Today’s topic ● I want to know trends of entry to conference sessions
○ Extract characteristic words from their title and description with NLP(Natural Language Processing) ○ But I’m NOT familiar with NLP, so I want to use as easy tools as possible ○ Easy tools - Cloud APIs
Cloud APIs for NLP ● Amazon Comprehend API (AWS) ● Cloud Natural Language API (GCP) ○ Syntactic analysis ● Text Analytics API (Azure) ○ Key-phrase extraction API -> These APIs are directly available in Japanese!!

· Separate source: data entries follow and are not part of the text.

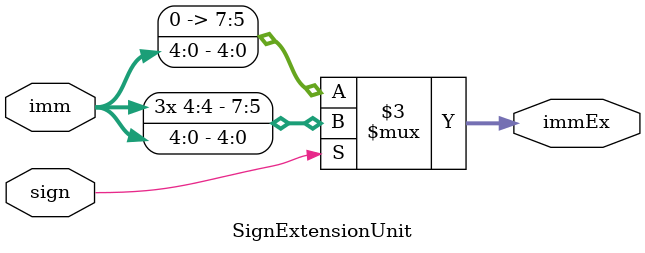
<source format=sv>
module SignExtensionUnit(input [4:0] imm,
								 input sign,
					    		 output [7:0]immEx);
										  

always
begin 
if(sign)
immEx = { imm[4],imm[4],imm[4],imm[4],imm[3],imm[2],imm[1],imm[0]};
else
immEx = { 1'b0, 1'b0, 1'b0,imm[4],imm[3],imm[2],imm[1],imm[0]};
end

endmodule 
</source>
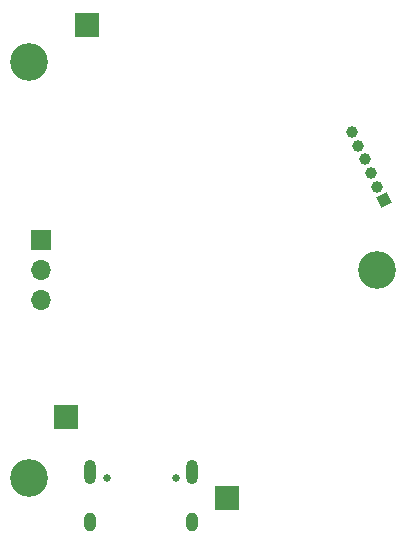
<source format=gbr>
%TF.GenerationSoftware,KiCad,Pcbnew,8.0.6*%
%TF.CreationDate,2024-12-26T12:17:48+03:00*%
%TF.ProjectId,Hall,48616c6c-2e6b-4696-9361-645f70636258,rev?*%
%TF.SameCoordinates,Original*%
%TF.FileFunction,Soldermask,Bot*%
%TF.FilePolarity,Negative*%
%FSLAX46Y46*%
G04 Gerber Fmt 4.6, Leading zero omitted, Abs format (unit mm)*
G04 Created by KiCad (PCBNEW 8.0.6) date 2024-12-26 12:17:48*
%MOMM*%
%LPD*%
G01*
G04 APERTURE LIST*
G04 Aperture macros list*
%AMRoundRect*
0 Rectangle with rounded corners*
0 $1 Rounding radius*
0 $2 $3 $4 $5 $6 $7 $8 $9 X,Y pos of 4 corners*
0 Add a 4 corners polygon primitive as box body*
4,1,4,$2,$3,$4,$5,$6,$7,$8,$9,$2,$3,0*
0 Add four circle primitives for the rounded corners*
1,1,$1+$1,$2,$3*
1,1,$1+$1,$4,$5*
1,1,$1+$1,$6,$7*
1,1,$1+$1,$8,$9*
0 Add four rect primitives between the rounded corners*
20,1,$1+$1,$2,$3,$4,$5,0*
20,1,$1+$1,$4,$5,$6,$7,0*
20,1,$1+$1,$6,$7,$8,$9,0*
20,1,$1+$1,$8,$9,$2,$3,0*%
%AMHorizOval*
0 Thick line with rounded ends*
0 $1 width*
0 $2 $3 position (X,Y) of the first rounded end (center of the circle)*
0 $4 $5 position (X,Y) of the second rounded end (center of the circle)*
0 Add line between two ends*
20,1,$1,$2,$3,$4,$5,0*
0 Add two circle primitives to create the rounded ends*
1,1,$1,$2,$3*
1,1,$1,$4,$5*%
%AMRotRect*
0 Rectangle, with rotation*
0 The origin of the aperture is its center*
0 $1 length*
0 $2 width*
0 $3 Rotation angle, in degrees counterclockwise*
0 Add horizontal line*
21,1,$1,$2,0,0,$3*%
G04 Aperture macros list end*
%ADD10C,0.650000*%
%ADD11O,1.000000X2.100000*%
%ADD12O,1.000000X1.600000*%
%ADD13C,3.200000*%
%ADD14R,1.700000X1.700000*%
%ADD15O,1.700000X1.700000*%
%ADD16RoundRect,0.250001X-0.799999X-0.799999X0.799999X-0.799999X0.799999X0.799999X-0.799999X0.799999X0*%
%ADD17RotRect,1.000000X1.000000X25.000000*%
%ADD18HorizOval,1.000000X0.000000X0.000000X0.000000X0.000000X0*%
G04 APERTURE END LIST*
D10*
%TO.C,J6*%
X67110000Y-66695000D03*
X72890000Y-66695000D03*
D11*
X65680000Y-66165000D03*
D12*
X65680000Y-70345000D03*
D11*
X74320000Y-66165000D03*
D12*
X74320000Y-70345000D03*
%TD*%
D13*
%TO.C,H3*%
X60444919Y-66632809D03*
%TD*%
D14*
%TO.C,J3*%
X61500000Y-46500000D03*
D15*
X61500000Y-49040000D03*
X61500000Y-51580000D03*
%TD*%
D16*
%TO.C,J4*%
X77216000Y-68376800D03*
%TD*%
%TO.C,J5*%
X65405000Y-28321000D03*
%TD*%
%TO.C,J2*%
X63627000Y-61468000D03*
%TD*%
D13*
%TO.C,H1*%
X60445087Y-31467095D03*
%TD*%
%TO.C,H2*%
X89976175Y-49050000D03*
%TD*%
D17*
%TO.C,J1*%
X90510175Y-43127834D03*
D18*
X89973450Y-41976823D03*
X89436725Y-40825812D03*
X88900000Y-39674800D03*
X88363274Y-38523790D03*
X87826549Y-37372780D03*
%TD*%
M02*

</source>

Make input data ● Copy session titles and descriptions to spreadsheet ○ Japan Container Days 2018 (no descriptions) ○ Scala Kansai Summit 2018 ○ JAWS DAYS 2019 ○ Scala Matsuri 2019 ○ Google Cloud Next Tokyo 2019 ● Export as CSV (script input) ○ id, title ○ id, title + description
Analysis methods 1. Extract key-phrases with Text Analytics API 2. Analyze syntax with Cloud Natural Language API 3. Analyze syntax with MeCab + NEologd (for comparison) ● Source code ○ https://github.com/TAKAyukiatkwsk/session_analytics_sample
Key-phrase frequency ● [title] find technical words but they are the low frequency(Max=4, mostly 1) ● [title + description] the high frequency(Max=9) but they are not technical words ● “Kubernetes” is 4 in title, but is 3 in title + description
N-gram Frequency ● “型” is tokenized as a noun (as an affix with Natural Language API) ● “機械学習” and “サーバーレス” are tokenzied as one word ● “関数型” is a characteristic phrase
N-gram Frequency ● There are not abstract words like “よう” “こと” “ため” ● “GraphQL” and “マイクロサービス” are tokenzied as one word (not in chart) ● “分散トレーシング” is a characteristic phrase
Results ● Trends: Kubernetes, Serverless, Scala, 分散トレーシング, 関数型, Akka, Cloud Spanner ○ The frequency depends on title and description quality ● Cloud APIs are useful ● Key-phrase is not enough, using N-gram too is better ● MeCab + NEologd can analyze better than Native Language API (in Japanese/specific category?)